Nach Deutschland übernimmt nun Frankreich mit zwei Prozent oder weniger Wachstum die rote Laterne in Europa und zehn Prozent Arbeitslosigkeit sind auch kein Ruhmesblatt. Das Haushaltsdefizit liegt mit 2,9 Prozent des Bruttoinlandsproduktes (BIP) gefährlich nah an der zulässigen EU-Obergrenze von drei Prozent, und die Staatsschuld liegt mit 64 Prozent des BIP deutlich über dem Strich. Die Rezession ist aber nicht für alle spürbar, und da liegt die Crux. Einerseits boomt der Immobilienmarkt, insbesondere in der Südhälfte des Landes, mit horrenden Preisen, und die Franzosen konsumieren fröhlich. Viele leben über ihre Verhältnisse. Andererseits ist die Anzahl der Armen gestiegen. Prekarität, dieses neudeutsche Wort, kommt nicht von ungefähr aus dem Französischen ("la précarité").

Sarkozy hat deswegen versprochen, daß er "all denjenigen, die das Leben gebrochen hat, Hoffnung wiedergeben will" und daß er von "einem Frankreich träumt, das niemanden fallen läßt". Sarkozy ist der erste französische Politiker seit Jahrzehnten, der die Arbeitsförderung predigt. Steuer- und beitragsfreie Überstunden sollen möglich werden, und die Vermögensabgabe soll entfallen, wenn dieses Geld wieder investiert wird. Ségolène Royal muß ihrerseits beweisen, daß ihr Arbeits- und Reichtumsumverteilungs-Sozialismus nicht wie bisher dem Wachstum abträglich sein wird. Zwei große Projekte muß der nächste Präsident sofort in Angriff nehmen, die Steuer- und die Rentenreform. Zwischen dem überhöhten Steuerdruck (zur Zeit auf 60 Prozent der Einkünfte begrenzt), den Sarkozy auf 50 Prozent reduzieren will, und der Steuerflucht einerseits und der Staatsschuld von 1,2 Billionen Euro (in Wirklichkeit 2,5 Billionen, berücksichtigt man alle Staatssonderausgaben inklusive Sonderrenten) muß ein Weg gefunden werden. Die Rentenreform von 2003 ist bereits überholt und bekommt im Frühjahr 2008 eine Grunderneuerung.

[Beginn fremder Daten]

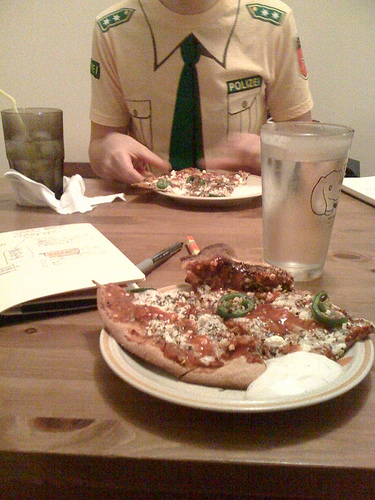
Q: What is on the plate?
A: Pizza.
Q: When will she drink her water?
A: Later.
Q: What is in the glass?
A: Ice.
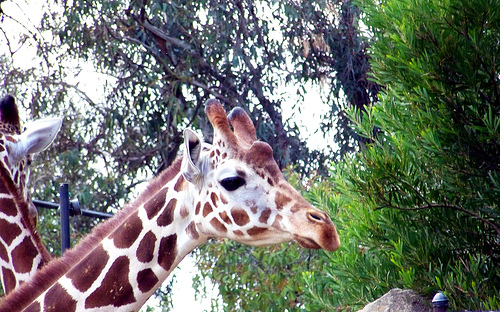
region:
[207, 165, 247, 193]
the giraffes eye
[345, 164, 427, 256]
the leaves on the tree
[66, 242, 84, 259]
the hair is brown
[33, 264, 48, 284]
the giraffes hair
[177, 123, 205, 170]
the ear on the giraffe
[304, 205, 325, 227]
the nose of the giraffe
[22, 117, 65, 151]
the ear of the giraffe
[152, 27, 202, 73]
tree branches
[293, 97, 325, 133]
the sky is clear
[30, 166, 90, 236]
a black pole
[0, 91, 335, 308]
two giraffes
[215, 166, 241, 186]
the eye of the giraffe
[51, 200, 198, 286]
the neck of the giraffe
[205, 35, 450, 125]
trees behind the giraffe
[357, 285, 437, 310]
a rock under the tree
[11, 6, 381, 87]
the sky through the trees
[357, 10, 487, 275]
leaves on the tree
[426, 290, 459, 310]
the top of a pole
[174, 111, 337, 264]
the face of a giraffe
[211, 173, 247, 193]
left eye of the giraffe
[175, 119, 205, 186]
right ear on giraffe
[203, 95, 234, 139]
horn on right side of giraffe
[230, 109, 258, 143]
horn on left side of giraffe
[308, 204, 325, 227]
nose on the giraffe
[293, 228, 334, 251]
the mouth of the giraffe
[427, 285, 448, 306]
hat on the person's head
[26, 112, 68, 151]
ear on the giraffe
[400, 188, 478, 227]
sticks on the trees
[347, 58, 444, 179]
leaves on the tree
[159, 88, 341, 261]
head of a giraffe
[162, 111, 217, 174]
ear of a giraffe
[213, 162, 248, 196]
eye of a giraffe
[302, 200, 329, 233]
nose of a giraffe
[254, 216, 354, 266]
mouth of a giraffe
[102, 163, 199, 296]
neck of a giraffe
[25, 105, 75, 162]
ear of a giraffe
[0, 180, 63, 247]
neck of a giraffe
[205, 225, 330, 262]
jaw of a giraffe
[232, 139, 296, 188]
forehead of a giraffe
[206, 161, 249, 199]
giraffe's eye is black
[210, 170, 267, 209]
giraffe's eye is black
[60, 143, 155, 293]
giraffe's fur is brown and white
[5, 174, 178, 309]
giraffe's fur is brown and white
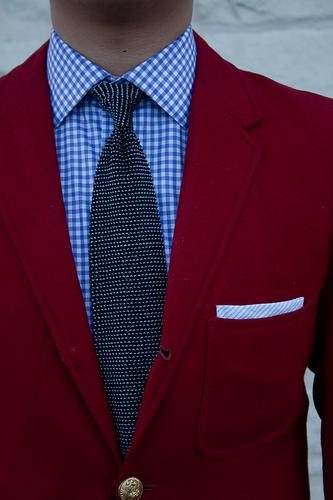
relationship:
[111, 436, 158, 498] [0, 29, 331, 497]
button has jacket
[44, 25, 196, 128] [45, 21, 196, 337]
collar of shirt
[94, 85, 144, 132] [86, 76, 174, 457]
knot at top of tie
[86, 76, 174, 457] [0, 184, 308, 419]
tie hanging on torso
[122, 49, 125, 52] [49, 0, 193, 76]
freckle on neck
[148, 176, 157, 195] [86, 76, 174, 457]
edge on tie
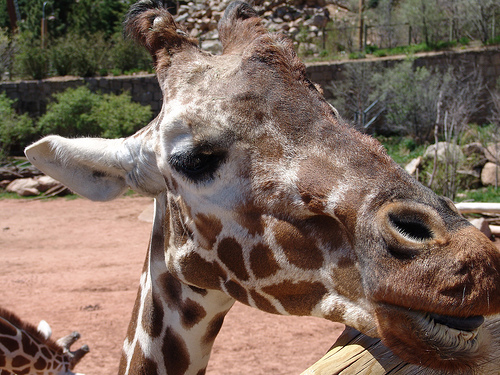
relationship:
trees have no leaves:
[319, 38, 484, 141] [421, 45, 482, 128]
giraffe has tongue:
[23, 0, 498, 374] [402, 318, 487, 350]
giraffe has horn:
[23, 0, 498, 374] [124, 0, 215, 90]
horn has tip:
[124, 0, 215, 90] [137, 7, 167, 32]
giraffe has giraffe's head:
[23, 0, 498, 374] [24, 4, 499, 370]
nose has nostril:
[361, 175, 497, 265] [380, 201, 465, 263]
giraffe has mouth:
[23, 0, 498, 374] [373, 249, 498, 364]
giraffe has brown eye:
[23, 0, 498, 374] [165, 140, 229, 190]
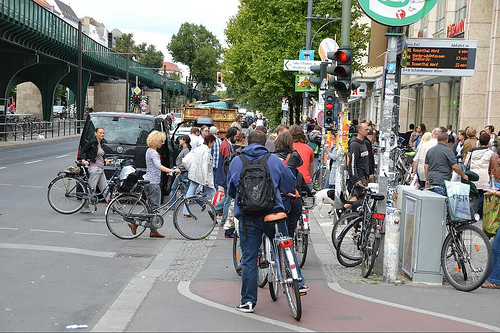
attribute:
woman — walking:
[147, 130, 181, 238]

Frankreich hat aber Trümpfe in der Hand, seine technologischen Leistungen, besonders in der Nukleartechnologie, in der Medizin, in der Pharmaindustrie, in der Eisenbahntechnik, in der Luft- und Raumfahrt. Außerdem hat es viele junge Menschen und die höchste Geburtenrate in Europa, die ein Vorteil sein könnte, wenn Frankreich diese Jugend qualifizieren und ihr Arbeit beschaffen kann.

Foto: In der Endrunde: Sarkozy und Royal kämpfen gegeneinander ums Präsidentenamt.